> Stated task
Output all of the data below exactly as given.

> Material supplied
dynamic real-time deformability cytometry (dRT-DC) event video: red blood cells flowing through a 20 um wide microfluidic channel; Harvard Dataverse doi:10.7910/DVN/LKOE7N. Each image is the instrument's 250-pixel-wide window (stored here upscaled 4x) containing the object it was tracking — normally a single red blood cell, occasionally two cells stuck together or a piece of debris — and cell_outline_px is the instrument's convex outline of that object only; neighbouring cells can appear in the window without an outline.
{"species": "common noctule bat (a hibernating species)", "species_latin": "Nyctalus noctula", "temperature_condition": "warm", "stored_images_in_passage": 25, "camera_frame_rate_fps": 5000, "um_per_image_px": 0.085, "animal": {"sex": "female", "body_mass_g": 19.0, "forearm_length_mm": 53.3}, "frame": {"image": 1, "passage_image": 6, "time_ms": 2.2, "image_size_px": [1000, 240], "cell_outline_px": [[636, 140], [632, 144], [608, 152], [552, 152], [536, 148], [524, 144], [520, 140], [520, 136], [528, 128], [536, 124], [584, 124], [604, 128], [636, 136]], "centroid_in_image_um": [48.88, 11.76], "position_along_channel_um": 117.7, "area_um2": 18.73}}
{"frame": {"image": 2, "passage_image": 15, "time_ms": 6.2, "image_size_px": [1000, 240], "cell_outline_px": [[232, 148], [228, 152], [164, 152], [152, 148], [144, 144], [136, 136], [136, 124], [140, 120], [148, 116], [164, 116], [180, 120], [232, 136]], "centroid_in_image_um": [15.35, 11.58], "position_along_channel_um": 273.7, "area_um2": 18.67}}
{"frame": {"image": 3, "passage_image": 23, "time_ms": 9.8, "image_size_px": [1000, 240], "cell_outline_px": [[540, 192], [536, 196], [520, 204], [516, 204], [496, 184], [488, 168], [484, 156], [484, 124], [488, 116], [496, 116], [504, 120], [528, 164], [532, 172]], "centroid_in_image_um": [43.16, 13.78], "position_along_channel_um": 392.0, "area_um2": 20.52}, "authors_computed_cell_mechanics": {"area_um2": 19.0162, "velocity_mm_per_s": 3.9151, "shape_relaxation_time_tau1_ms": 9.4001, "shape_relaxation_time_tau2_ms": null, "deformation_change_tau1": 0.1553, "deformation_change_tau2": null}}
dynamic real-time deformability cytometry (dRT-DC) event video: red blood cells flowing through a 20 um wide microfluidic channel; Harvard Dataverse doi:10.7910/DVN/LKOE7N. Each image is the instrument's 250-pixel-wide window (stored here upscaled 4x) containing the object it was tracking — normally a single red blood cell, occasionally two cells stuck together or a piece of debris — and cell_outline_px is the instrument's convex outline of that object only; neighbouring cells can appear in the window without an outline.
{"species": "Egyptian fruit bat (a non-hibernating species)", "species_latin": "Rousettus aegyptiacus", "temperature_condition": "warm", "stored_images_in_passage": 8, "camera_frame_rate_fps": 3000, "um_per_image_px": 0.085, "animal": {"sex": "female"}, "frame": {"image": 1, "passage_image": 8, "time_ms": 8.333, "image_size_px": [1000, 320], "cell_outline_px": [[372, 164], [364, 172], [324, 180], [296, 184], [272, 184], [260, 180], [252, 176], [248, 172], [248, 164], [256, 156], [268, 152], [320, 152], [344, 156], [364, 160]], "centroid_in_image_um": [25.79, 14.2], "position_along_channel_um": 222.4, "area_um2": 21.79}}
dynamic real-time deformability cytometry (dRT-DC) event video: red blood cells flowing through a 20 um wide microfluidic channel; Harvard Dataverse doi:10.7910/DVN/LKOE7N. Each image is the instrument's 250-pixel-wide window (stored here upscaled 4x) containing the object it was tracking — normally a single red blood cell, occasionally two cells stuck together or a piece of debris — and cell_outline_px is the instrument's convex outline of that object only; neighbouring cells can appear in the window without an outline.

> Full solution
dynamic real-time deformability cytometry (dRT-DC) event video: red blood cells flowing through a 20 um wide microfluidic channel; Harvard Dataverse doi:10.7910/DVN/LKOE7N. Each image is the instrument's 250-pixel-wide window (stored here upscaled 4x) containing the object it was tracking — normally a single red blood cell, occasionally two cells stuck together or a piece of debris — and cell_outline_px is the instrument's convex outline of that object only; neighbouring cells can appear in the window without an outline.
{"species": "common noctule bat (a hibernating species)", "species_latin": "Nyctalus noctula", "temperature_condition": "warm", "stored_images_in_passage": 25, "camera_frame_rate_fps": 5000, "um_per_image_px": 0.085, "animal": {"sex": "female", "body_mass_g": 19.0, "forearm_length_mm": 53.3}, "frame": {"image": 1, "passage_image": 6, "time_ms": 2.2, "image_size_px": [1000, 240], "cell_outline_px": [[636, 140], [632, 144], [608, 152], [552, 152], [536, 148], [524, 144], [520, 140], [520, 136], [528, 128], [536, 124], [584, 124], [604, 128], [636, 136]], "centroid_in_image_um": [48.88, 11.76], "position_along_channel_um": 117.7, "area_um2": 18.73}}
{"frame": {"image": 2, "passage_image": 15, "time_ms": 6.2, "image_size_px": [1000, 240], "cell_outline_px": [[232, 148], [228, 152], [164, 152], [152, 148], [144, 144], [136, 136], [136, 124], [140, 120], [148, 116], [164, 116], [180, 120], [232, 136]], "centroid_in_image_um": [15.35, 11.58], "position_along_channel_um": 273.7, "area_um2": 18.67}}
{"frame": {"image": 3, "passage_image": 23, "time_ms": 9.8, "image_size_px": [1000, 240], "cell_outline_px": [[540, 192], [536, 196], [520, 204], [516, 204], [496, 184], [488, 168], [484, 156], [484, 124], [488, 116], [496, 116], [504, 120], [528, 164], [532, 172]], "centroid_in_image_um": [43.16, 13.78], "position_along_channel_um": 392.0, "area_um2": 20.52}, "authors_computed_cell_mechanics": {"area_um2": 19.0162, "velocity_mm_per_s": 3.9151, "shape_relaxation_time_tau1_ms": 9.4001, "shape_relaxation_time_tau2_ms": null, "deformation_change_tau1": 0.1553, "deformation_change_tau2": null}}
dynamic real-time deformability cytometry (dRT-DC) event video: red blood cells flowing through a 20 um wide microfluidic channel; Harvard Dataverse doi:10.7910/DVN/LKOE7N. Each image is the instrument's 250-pixel-wide window (stored here upscaled 4x) containing the object it was tracking — normally a single red blood cell, occasionally two cells stuck together or a piece of debris — and cell_outline_px is the instrument's convex outline of that object only; neighbouring cells can appear in the window without an outline.
{"species": "Egyptian fruit bat (a non-hibernating species)", "species_latin": "Rousettus aegyptiacus", "temperature_condition": "warm", "stored_images_in_passage": 8, "camera_frame_rate_fps": 3000, "um_per_image_px": 0.085, "animal": {"sex": "female"}, "frame": {"image": 1, "passage_image": 8, "time_ms": 8.333, "image_size_px": [1000, 320], "cell_outline_px": [[372, 164], [364, 172], [324, 180], [296, 184], [272, 184], [260, 180], [252, 176], [248, 172], [248, 164], [256, 156], [268, 152], [320, 152], [344, 156], [364, 160]], "centroid_in_image_um": [25.79, 14.2], "position_along_channel_um": 222.4, "area_um2": 21.79}}
dynamic real-time deformability cytometry (dRT-DC) event video: red blood cells flowing through a 20 um wide microfluidic channel; Harvard Dataverse doi:10.7910/DVN/LKOE7N. Each image is the instrument's 250-pixel-wide window (stored here upscaled 4x) containing the object it was tracking — normally a single red blood cell, occasionally two cells stuck together or a piece of debris — and cell_outline_px is the instrument's convex outline of that object only; neighbouring cells can appear in the window without an outline.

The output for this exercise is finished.